**WRITTEN EXERCISE**
Copy out, word for word, the whole forum thread about dropping the sid field from grouped Pig tuples.

# start of READING PASSAGE

Grokbase Groups Pig user April 2011
FAQ
Hi,

First, I group 2 tables using a key (named sid):

rich_sessions = GROUP sessions BY sid, activities BY sid;

After this operation, all the tuples in the bag "activities" start
with the same "sid" field.
This field is long (64 bytes) and I would like to remove it from all
activity tuples in order to save space before storing this
rich_sessions in a file.

Is there any way to do this ?

Thank for your help,

Search Discussions

  • Sven Krasser at Apr 20, 2011 at 4:12 pm
    Sounds like the "Nested Projection" example in
    http://pig.apache.org/docs/r0.8.0/piglatin_ref2.html#FOREACH is what you're
    looking for.

# end of READING PASSAGE
# start of GIVEN ENTRIES

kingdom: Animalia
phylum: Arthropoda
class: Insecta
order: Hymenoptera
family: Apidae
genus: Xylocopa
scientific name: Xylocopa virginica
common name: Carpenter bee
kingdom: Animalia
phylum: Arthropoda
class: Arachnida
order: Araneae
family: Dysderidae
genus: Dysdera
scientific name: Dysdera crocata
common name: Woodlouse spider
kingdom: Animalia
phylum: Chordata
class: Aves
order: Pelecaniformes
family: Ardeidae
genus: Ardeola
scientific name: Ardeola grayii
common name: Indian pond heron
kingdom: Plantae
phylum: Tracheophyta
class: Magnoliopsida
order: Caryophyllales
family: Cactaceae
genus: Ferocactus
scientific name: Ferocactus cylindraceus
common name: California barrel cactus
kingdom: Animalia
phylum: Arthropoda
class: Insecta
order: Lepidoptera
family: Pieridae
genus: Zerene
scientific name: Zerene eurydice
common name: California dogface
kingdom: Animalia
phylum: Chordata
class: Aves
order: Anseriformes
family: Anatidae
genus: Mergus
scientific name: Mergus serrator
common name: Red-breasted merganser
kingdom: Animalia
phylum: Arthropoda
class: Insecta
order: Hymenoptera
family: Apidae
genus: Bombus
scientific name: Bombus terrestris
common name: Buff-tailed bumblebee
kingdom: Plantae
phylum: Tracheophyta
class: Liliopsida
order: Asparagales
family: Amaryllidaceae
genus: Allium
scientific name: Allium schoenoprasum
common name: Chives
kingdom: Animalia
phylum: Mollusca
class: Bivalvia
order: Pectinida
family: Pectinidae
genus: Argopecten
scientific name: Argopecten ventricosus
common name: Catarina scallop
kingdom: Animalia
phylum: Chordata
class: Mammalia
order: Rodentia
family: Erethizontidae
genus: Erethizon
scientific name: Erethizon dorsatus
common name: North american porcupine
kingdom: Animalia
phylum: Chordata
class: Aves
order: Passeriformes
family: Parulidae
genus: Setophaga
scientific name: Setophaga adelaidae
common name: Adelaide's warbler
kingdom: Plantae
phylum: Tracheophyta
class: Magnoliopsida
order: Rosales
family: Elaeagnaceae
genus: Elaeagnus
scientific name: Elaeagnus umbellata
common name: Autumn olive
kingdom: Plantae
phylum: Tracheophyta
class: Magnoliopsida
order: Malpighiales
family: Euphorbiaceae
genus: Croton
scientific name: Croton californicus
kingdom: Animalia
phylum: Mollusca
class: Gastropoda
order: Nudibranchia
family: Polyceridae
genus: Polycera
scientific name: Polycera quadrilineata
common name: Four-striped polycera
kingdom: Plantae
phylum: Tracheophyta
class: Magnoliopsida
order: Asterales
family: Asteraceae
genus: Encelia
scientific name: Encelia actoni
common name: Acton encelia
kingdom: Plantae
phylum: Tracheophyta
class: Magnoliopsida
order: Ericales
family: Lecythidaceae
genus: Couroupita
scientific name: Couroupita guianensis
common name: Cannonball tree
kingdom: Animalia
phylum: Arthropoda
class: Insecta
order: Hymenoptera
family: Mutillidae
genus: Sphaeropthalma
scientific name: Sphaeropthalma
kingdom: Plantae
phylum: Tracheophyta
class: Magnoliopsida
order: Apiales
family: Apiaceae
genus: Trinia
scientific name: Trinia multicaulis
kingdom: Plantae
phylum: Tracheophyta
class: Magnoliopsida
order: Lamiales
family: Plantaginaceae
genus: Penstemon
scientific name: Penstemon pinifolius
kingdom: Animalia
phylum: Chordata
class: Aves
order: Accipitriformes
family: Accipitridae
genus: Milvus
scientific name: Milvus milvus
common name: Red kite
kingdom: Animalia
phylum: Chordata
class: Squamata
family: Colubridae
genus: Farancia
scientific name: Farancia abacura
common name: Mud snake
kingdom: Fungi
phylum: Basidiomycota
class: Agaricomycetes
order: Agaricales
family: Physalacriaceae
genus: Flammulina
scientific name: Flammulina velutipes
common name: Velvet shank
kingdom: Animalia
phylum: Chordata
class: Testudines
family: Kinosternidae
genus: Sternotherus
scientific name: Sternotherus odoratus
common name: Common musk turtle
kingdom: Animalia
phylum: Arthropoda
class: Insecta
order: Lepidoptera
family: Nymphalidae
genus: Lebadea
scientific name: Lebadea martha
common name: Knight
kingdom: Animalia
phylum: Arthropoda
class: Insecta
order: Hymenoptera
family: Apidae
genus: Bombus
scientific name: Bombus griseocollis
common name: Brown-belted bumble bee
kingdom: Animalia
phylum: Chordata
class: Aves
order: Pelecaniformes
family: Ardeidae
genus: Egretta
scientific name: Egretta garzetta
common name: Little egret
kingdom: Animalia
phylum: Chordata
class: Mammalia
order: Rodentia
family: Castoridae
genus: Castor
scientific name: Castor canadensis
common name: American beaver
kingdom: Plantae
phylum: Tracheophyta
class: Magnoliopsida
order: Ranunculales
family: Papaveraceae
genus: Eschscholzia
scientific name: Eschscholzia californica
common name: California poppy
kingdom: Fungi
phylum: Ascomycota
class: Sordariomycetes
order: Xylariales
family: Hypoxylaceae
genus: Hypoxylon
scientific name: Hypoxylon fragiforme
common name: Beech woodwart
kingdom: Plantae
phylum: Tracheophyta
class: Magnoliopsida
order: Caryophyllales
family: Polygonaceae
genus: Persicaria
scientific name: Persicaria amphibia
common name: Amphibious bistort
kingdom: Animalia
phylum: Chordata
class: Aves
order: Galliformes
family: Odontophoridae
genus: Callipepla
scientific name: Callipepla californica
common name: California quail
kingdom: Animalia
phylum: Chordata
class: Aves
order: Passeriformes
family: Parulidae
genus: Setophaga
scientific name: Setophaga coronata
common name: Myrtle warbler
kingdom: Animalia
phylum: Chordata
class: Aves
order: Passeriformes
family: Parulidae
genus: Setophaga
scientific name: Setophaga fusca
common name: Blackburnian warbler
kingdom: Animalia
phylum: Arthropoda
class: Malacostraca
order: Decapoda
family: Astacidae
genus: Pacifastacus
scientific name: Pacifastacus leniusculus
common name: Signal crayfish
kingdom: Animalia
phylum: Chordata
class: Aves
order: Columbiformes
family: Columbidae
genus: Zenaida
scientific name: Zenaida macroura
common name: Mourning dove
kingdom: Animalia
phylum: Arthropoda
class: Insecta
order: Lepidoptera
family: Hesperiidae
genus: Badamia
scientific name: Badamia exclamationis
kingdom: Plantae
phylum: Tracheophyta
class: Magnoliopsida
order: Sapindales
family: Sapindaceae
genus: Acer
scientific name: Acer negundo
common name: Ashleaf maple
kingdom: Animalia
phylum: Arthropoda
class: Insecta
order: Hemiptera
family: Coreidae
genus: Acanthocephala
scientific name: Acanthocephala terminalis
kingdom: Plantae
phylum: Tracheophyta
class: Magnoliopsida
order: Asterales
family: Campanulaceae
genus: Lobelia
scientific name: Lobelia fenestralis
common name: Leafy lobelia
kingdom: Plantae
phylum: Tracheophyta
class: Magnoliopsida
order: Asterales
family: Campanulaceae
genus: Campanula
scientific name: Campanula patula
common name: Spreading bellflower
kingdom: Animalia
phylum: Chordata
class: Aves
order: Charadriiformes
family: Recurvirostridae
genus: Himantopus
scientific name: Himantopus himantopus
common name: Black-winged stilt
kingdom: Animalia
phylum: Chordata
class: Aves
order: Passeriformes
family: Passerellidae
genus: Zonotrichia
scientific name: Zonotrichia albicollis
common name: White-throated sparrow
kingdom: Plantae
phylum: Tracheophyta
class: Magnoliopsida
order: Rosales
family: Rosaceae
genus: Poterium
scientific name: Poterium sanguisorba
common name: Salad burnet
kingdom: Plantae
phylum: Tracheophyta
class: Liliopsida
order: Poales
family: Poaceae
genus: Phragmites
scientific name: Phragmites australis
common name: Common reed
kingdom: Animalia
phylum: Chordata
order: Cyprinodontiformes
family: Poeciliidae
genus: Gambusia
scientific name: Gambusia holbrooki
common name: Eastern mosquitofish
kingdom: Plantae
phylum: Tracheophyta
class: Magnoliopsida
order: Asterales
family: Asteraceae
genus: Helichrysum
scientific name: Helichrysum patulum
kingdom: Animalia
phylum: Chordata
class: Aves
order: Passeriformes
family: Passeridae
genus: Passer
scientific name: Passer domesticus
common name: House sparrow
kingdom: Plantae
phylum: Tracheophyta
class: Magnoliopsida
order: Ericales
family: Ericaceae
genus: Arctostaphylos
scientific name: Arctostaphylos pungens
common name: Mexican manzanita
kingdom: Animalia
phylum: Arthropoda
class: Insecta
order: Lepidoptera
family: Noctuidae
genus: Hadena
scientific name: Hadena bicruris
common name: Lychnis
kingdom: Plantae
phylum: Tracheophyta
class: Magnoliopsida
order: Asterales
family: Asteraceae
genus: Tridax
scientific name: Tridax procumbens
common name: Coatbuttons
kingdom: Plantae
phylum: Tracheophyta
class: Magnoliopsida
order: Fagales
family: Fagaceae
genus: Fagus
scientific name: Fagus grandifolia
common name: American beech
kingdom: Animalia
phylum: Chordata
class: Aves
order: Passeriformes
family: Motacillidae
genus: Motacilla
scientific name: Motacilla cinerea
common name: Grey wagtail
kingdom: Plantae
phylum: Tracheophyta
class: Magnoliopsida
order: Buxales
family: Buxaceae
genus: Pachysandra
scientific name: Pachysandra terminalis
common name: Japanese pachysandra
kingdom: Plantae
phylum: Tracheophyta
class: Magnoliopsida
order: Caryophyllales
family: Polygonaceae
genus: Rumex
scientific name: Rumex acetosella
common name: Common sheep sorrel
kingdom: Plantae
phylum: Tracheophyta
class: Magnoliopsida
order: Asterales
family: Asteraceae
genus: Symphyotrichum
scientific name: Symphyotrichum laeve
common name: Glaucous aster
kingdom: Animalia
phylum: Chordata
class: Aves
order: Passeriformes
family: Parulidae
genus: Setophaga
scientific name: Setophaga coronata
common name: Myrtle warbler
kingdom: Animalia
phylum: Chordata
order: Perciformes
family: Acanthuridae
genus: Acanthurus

# end of GIVEN ENTRIES

**THE ANSWER**
Grokbase Groups Pig user April 2011
FAQ
Hi,

First, I group 2 tables using a key (named sid):

rich_sessions = GROUP sessions BY sid, activities BY sid;

After this operation, all the tuples in the bag "activities" start
with the same "sid" field.
This field is long (64 bytes) and I would like to remove it from all
activity tuples in order to save space before storing this
rich_sessions in a file.

Is there any way to do this ?

Thank for your help,

Search Discussions

  • Sven Krasser at Apr 20, 2011 at 4:12 pm
    Sounds like the "Nested Projection" example in
    http://pig.apache.org/docs/r0.8.0/piglatin_ref2.html#FOREACH is what you're
    looking for.